Contributed by Rohit Dadwal, Managing Director, Mobile Marketing Association Asia Pacific Limited
Asia Pacific mobile impressions on our network surpassed 18 billion monthly impressions, growing 10% from January to April 2011 – InMobi
The number of ads served on our network increased 38% globally over the past three months, to 23.2 billion ad impressions – BuzzCity (Q1 2011)
These are just some of the staggering growth figures that have been announced in key global and regional markets recently. Mobile Internet has come of age in a few short months. What’s interesting is that this growth in penetration is not just driven by smartphones or other sophisticated mobile devices. Even the most basic feature phones have Internet capabilities. What we have now is a different user environment. One where consumers are ready to use the technologies that have been around for a long while and are comfortable with them.
What’s more is that these users see these pocket devices as an extension of themselves, having completely integrated them into their lives. The fact that technologies are evolving and we now have faster network speeds, cheaper and more function-rich devices enabling increasingly engaging content and applications is but a by-product of this change in the consumer environment.
While the merits of the medium are now widely known and its capabilities are now scalable enough to be built into all ad buys, the next critical step towards a mature industry is the commitment to create a transparent and consistent business environment for buying and selling ads. Measurement, metrics and analysis are the key to greater opportunity, innovation and industry participation.
There are some standard methodologies for measuring web ads including what constitutes an impression. The first step is to define ad currencies – what is being measured?
• Ad impression: The measure of the delivery of an advertisement from an ad delivery system in response to a user request which may be a result of a user calling for the ad to be delivered.
• Streaming video advertising: A valid streaming video ad impression should only be counted only once the video ad begins to appear to the user post-buffering.
• Rich media ad impression: Measurement should occur as late in the process as possible. Rich media providers should tag ads so that they are counted only when they are played. Alternative ad designs should be made available for delivery to users with disabled flash functionalities.
• Click Measurement: These refer to ads that include clickable content to obtain additional content or to initiate a transaction. There are differing methods used for the counting of clicks. Regardless of method used, these methods should be fully disclosed to users.

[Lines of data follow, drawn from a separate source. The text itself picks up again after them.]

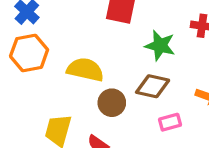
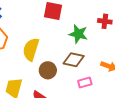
yellow semicircle: (85, 70) -> (31, 49), turned -85

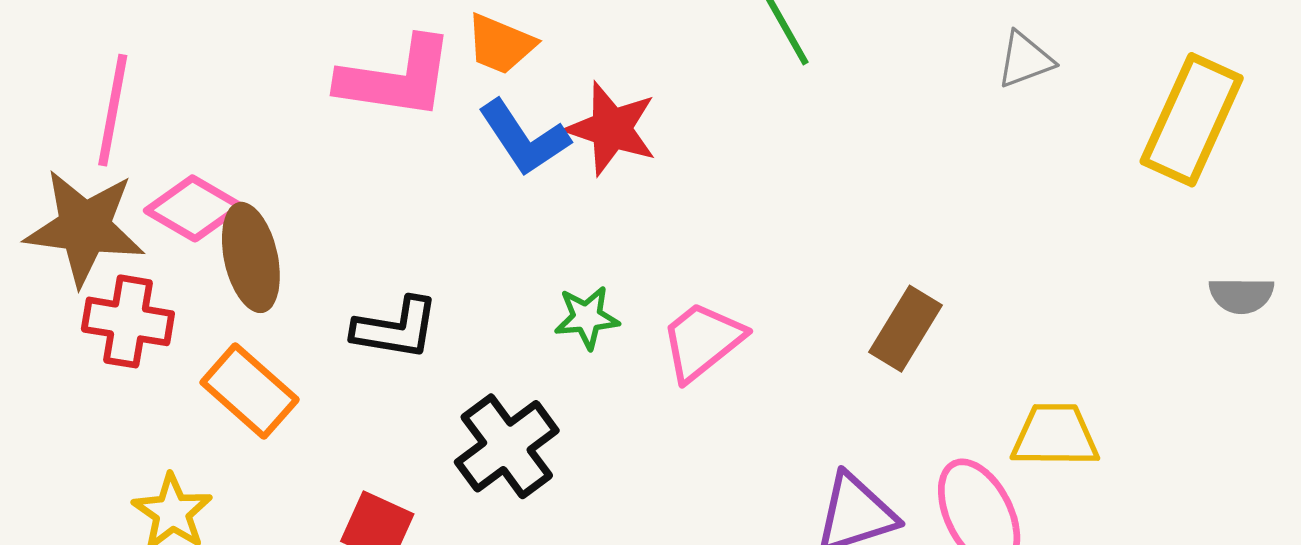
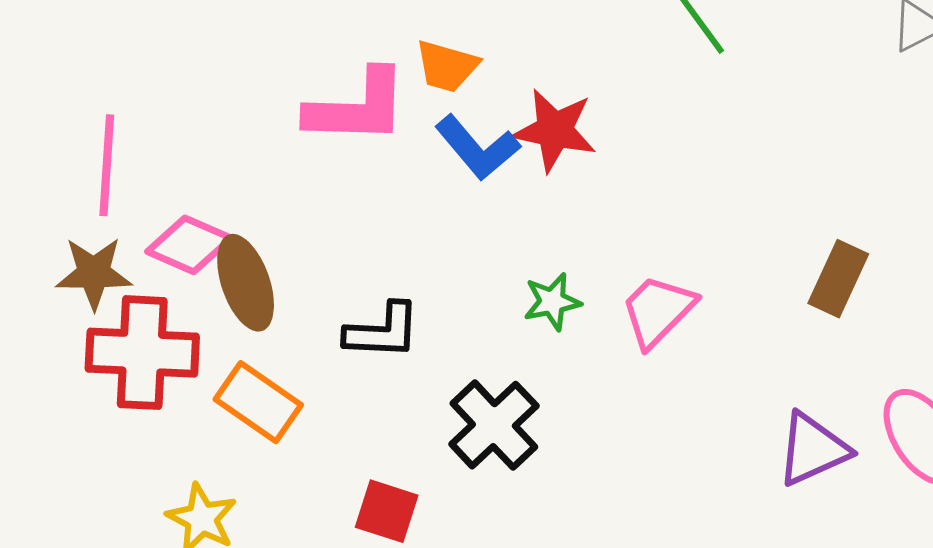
brown star: (85, 228) -> (94, 273), size x0.7
red cross: (128, 321) -> (142, 353), size x1.4

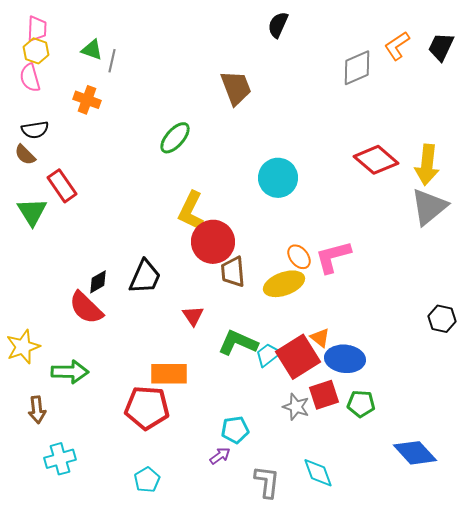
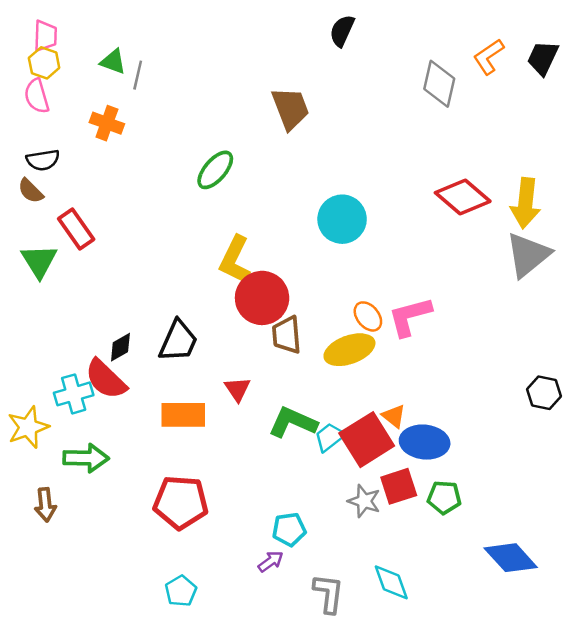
gray diamond: (357, 68) -> (439, 84), turned -54
orange rectangle: (169, 374) -> (183, 415), moved
cyan cross: (60, 459) -> (74, 394), moved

Quantify elements for success. Once you have the currencies, define the success elements for mobile, allowing brand marketers to understand what works.
Measure the medium. Once you have all the tools in place, measure mobile’s effectiveness in cross-media marketing communications initiatives.
Ad servers are excellent for tracking and recording the results of online marketing and advertising activities in terms of impressions, clicks, and interaction metrics. These offer the fundamentals of archiving and categorising viewership and response. Aspects of ad servers which are useful in maximising placement and targeting are behavioural targeting, contextual targeting, and creative optimization.
New standards will be adopted and integrated very soon. More guidelines are emerging to support marketers, as seen from MMA’s recently established “Mobile Web Advertising Measurement Guidelines.” Developed in collaboration with the Interactive Advertising Bureau (IAB) and the Media Rating Council (MRC), the guidelines provide the basis to how ad impressions should be quantified on the mobile Web. We hope to keep the momentum going to keep up with this dynamic media.